Ce faisant, il ne fait que conforter toutes les analyses que nous avons déjà livrées sur le « processus » en cours qui consiste, avant tout, à circonscrire toute pseudo discussion dans un cadre excluant toutes les revendications fondamentales pour lesquelles des générations entières de Corses se sont battues […] Au delà d’une forme faussement respectueuse où pointent à chaque instant l’ironie et le mépris, le ministre Darmanin dispense à Gilles Simeoni et à son exécutif une leçon sur à peu près tout: la forme, la manière, les moyens.

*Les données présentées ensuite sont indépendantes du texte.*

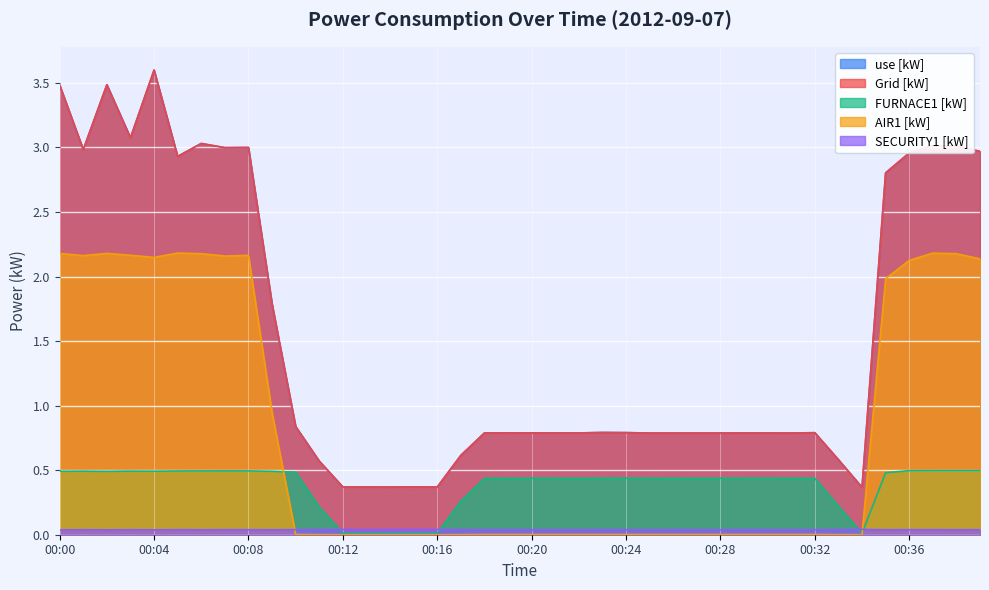

At which category is the sum across all series the highest?

00:04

Il prodigue ses conseils comme un maître à des élèves de seconde section de maternelle, énonçant clairement que c’est lui qui va proposer un texte [...] Il dessine à sa guise, et avec l’appui objectif de tous ceux qui s’y prêtent d’ores et déjà, les contours d’une majorité territoriale et d’un consensus qui n’a plus rien de nationaliste, pour imposer in fine une autonomie au rabais ».